▸ WORK REQUEST: In the article about children's internet access during COVID-19 school closures, what percentage of South Asia's school-age children have no internet connection at home?

▸ DOCUMENT SEGMENT:
══════════

Around 40 million children in Pakistan are affected by COVID-19 school closures, forcing students to rely on virtual learning, and for those with no internet access, education can is almost out of reach.
This has been stated in a new joint report ‘How Many Children and Youth Have Internet Access at Home? of UNICEF and the International Telecommunication Union (ITU).
According to the report, 88 percent of South Asia’s school-age children do not have an internet connection in their homes.
The report further stated that even before the pandemic, a growing cohort of young people needed to learn foundational, transferable, digital, job-specific and entrepreneurial skills to compete in the 21st-century economy.
The digital divide is perpetuating inequalities that already divide countries and communities, the report notes. Children and young people from the poorest households, rural and lower-income states are falling even further behind their peers and are left with very little opportunity to ever catch up.
The report noted that globally two-thirds of school-age children have no internet access at home. There is a similar lack of access among young people aged 15-24 years old, with 759 million or 63 percent of young people unconnected at home.
“That so many children and young people have no internet at home is more than a digital gap –it is a digital canyon,” said Henrietta Fore, UNICEF Executive Director.
“Lack of connectivity doesn’t just limit children and young people’s ability to connect online. It prevents them from competing in the modern economy. It isolates them from the world. And in the event of school closures, such as those currently experienced by millions due to COVID-19, it causes them to lose out on education. Put bluntly: Lack of internet access is costing the next generation of their futures.”
There are also geographic disparities within countries and across regions. Globally, around 60 percent of school-age children in urban areas do not have internet access at home, compared with around three-quarters of school-age children in rural households. School-age children in sub-Saharan Africa and South Asia are the most affected, with around 9 in 10 children unconnected.

══════════

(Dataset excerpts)

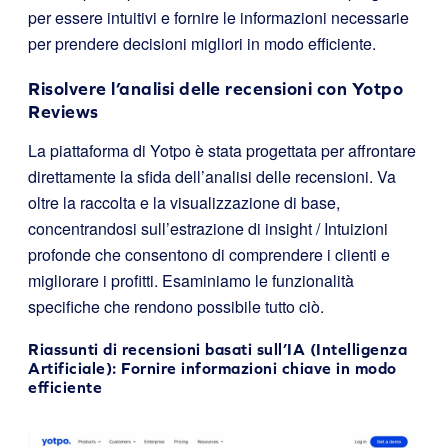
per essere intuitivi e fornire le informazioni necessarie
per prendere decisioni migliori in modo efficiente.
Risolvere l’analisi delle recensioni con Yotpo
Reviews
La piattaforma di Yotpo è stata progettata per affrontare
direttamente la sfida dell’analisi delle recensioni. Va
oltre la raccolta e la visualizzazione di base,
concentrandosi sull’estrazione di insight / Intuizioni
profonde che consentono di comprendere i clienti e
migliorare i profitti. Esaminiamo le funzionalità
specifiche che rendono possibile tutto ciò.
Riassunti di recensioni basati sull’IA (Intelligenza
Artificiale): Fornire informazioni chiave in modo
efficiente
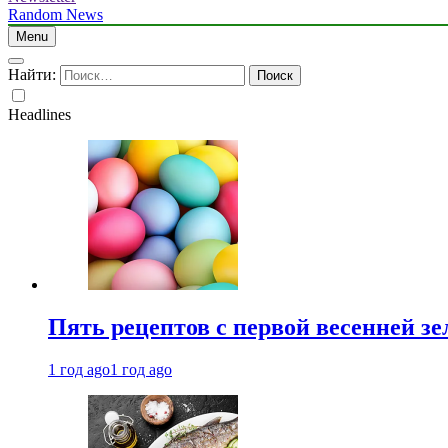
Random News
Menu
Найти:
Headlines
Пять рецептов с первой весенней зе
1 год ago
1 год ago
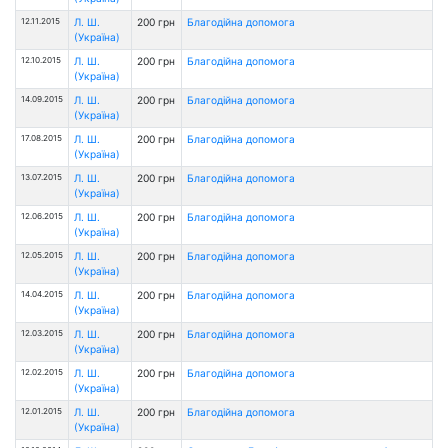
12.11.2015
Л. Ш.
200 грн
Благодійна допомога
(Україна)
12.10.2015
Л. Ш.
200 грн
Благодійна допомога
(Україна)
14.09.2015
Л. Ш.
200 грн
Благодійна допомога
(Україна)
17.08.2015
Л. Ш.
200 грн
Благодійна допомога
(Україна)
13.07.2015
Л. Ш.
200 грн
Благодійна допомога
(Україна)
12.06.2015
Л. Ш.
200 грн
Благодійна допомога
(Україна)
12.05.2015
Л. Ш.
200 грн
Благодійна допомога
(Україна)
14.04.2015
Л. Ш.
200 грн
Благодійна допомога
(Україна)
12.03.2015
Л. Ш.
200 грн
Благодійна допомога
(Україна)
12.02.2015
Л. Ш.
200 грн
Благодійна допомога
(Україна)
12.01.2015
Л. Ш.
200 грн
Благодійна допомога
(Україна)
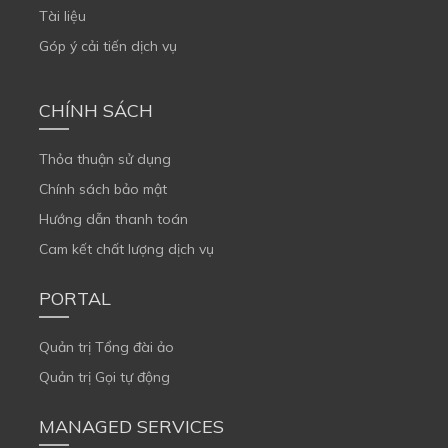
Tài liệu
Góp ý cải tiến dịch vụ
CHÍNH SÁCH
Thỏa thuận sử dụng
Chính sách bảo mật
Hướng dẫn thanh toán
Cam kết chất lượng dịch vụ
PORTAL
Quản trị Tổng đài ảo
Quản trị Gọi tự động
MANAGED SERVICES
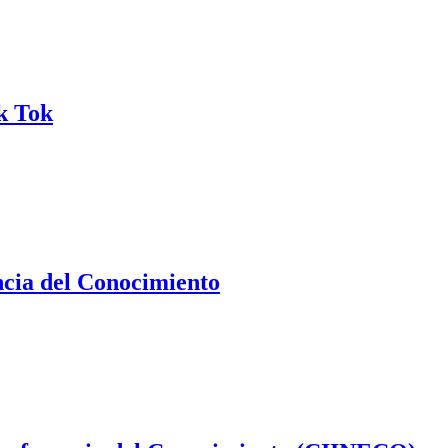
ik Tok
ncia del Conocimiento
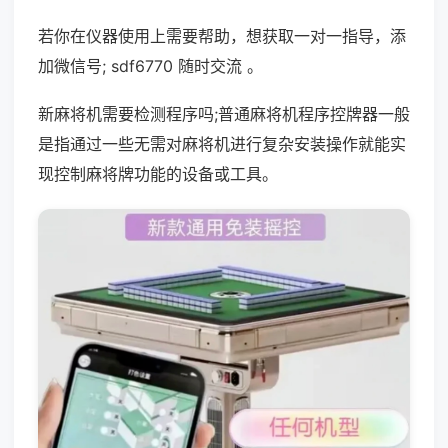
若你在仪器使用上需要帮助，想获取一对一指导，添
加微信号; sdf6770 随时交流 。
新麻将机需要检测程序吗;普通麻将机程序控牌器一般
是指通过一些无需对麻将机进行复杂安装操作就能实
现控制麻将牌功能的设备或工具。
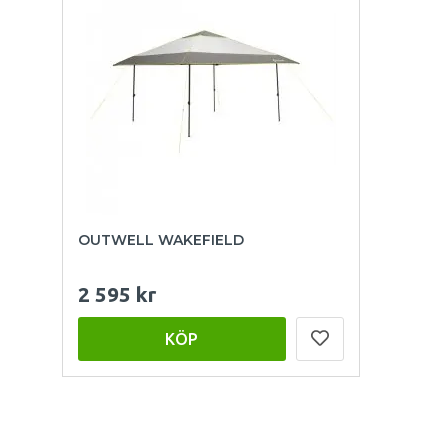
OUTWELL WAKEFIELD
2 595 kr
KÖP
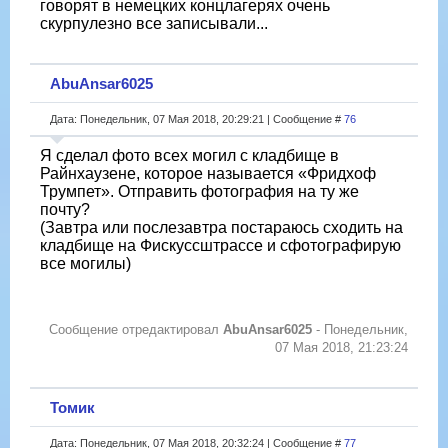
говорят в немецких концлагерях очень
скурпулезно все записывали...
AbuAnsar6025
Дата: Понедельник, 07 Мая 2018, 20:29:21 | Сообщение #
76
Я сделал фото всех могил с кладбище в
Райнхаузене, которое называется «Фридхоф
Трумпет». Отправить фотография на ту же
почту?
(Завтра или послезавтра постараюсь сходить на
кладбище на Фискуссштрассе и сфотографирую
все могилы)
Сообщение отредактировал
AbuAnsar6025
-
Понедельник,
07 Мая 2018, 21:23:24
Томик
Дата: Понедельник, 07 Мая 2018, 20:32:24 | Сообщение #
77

══════════

▸ OUTPUT FOR THIS EXERCISE: 88 percent.